Bus service operator in Adelaide, South Australia

SouthLink is an Australian bus service operator in Adelaide. It operates services as part of the Adelaide Metro network under contract to the Department for Infrastructure & Transport. It is a subsidiary of Keolis.

==History==
In April 2000, Australian Transit Enterprises (ATE) won a contract to operate its Adelaide Metro Outer South services, with 82 buses. The service was named SouthLink. ATE also formed a joint venture with TransAdelaide to operate Adelaide Hills area services under the Transitplus name.

In April 2005, SouthLink began operating the Outer North Adelaide Metro contract that had previously been run by Serco. In 2010, following the dissolution of its Transitplus partner TransAdelaide, ATE took over full operation of the Adelaide Hills area services and also operated them as SouthLink.

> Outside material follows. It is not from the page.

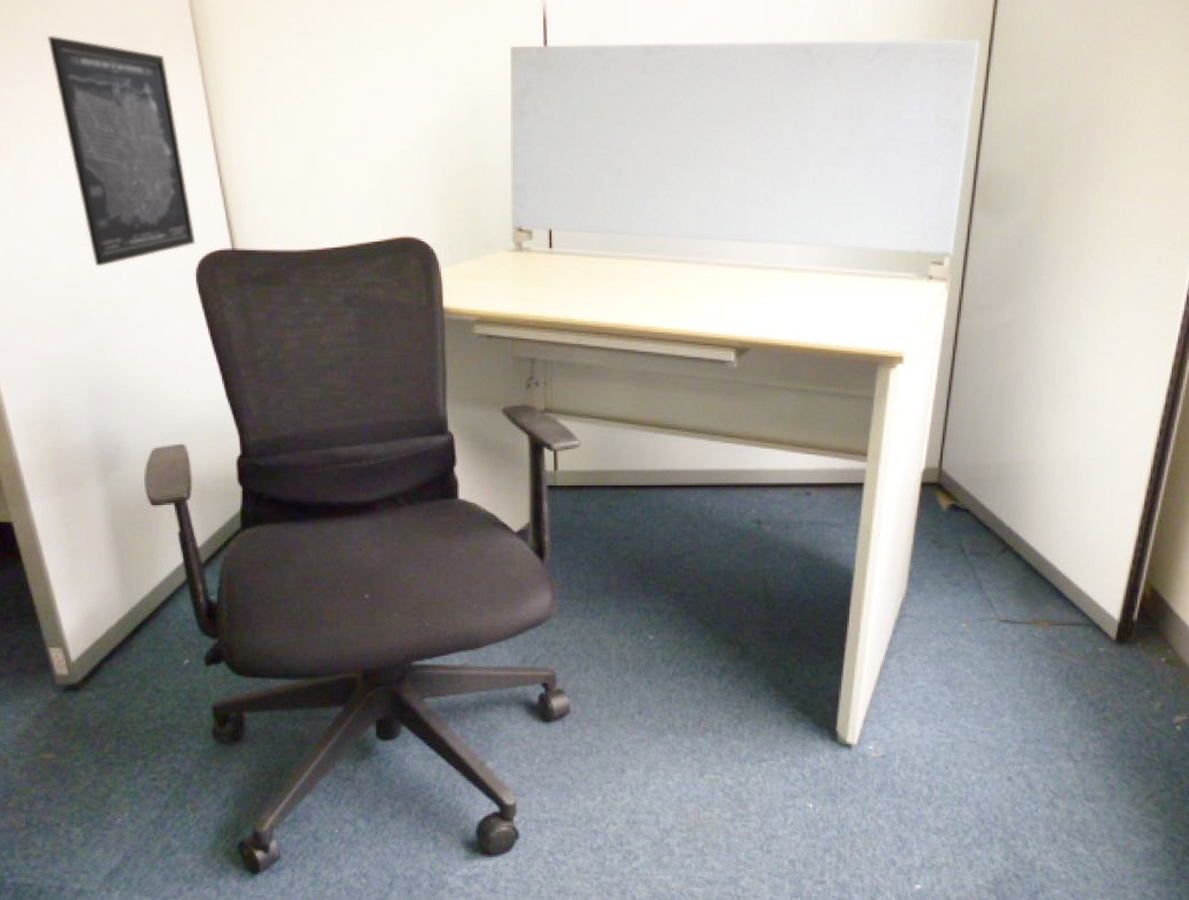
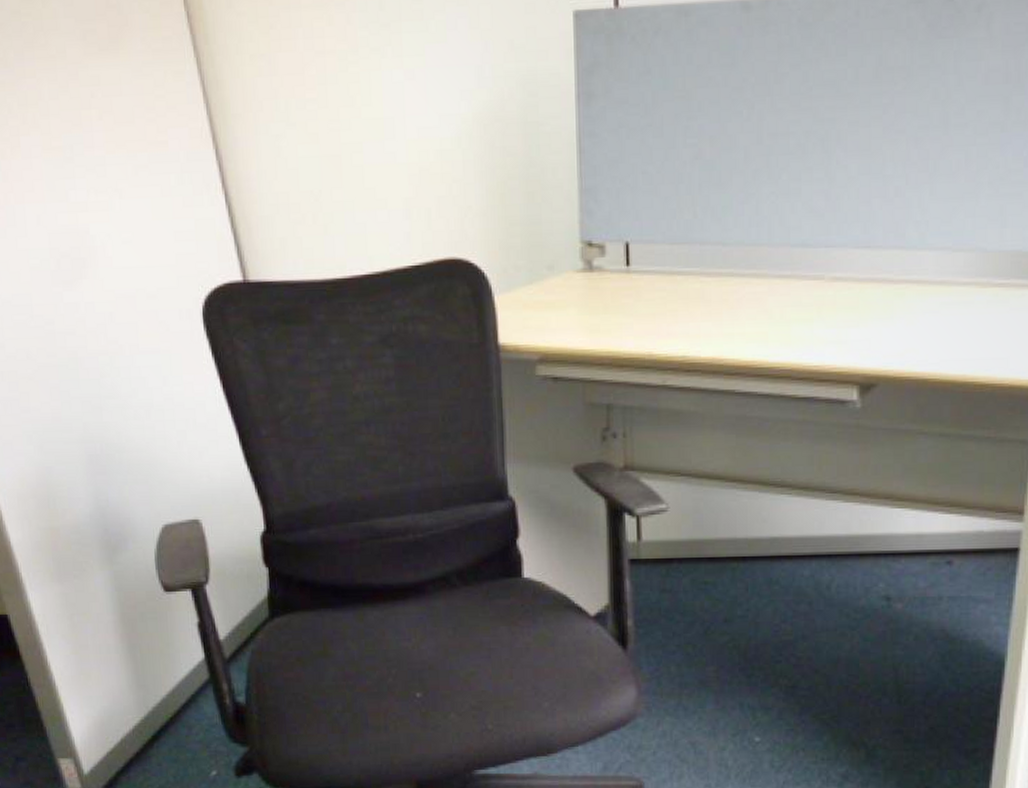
wall art: present [47,35,196,267] -> none [12,23,200,309]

In July 2011, SouthLink began an eight-year contract for the Outer North, Outer South and Hills areas, with an optional four-year extension exercisable based upon performance criteria.

In March 2015, SouthLink was included in the purchase of ATE by Keolis Downer.

In July 2020, SouthLink's Outer North and Outer South bus contracts were taken over by Torrens Transit and Busways respectively, while retaining its Hills contract.

==Fleet==
As of August 2025, the fleet consisted of 84 buses.

==Depots==
SouthLink operates two depots in Aldgate and Mount Barker.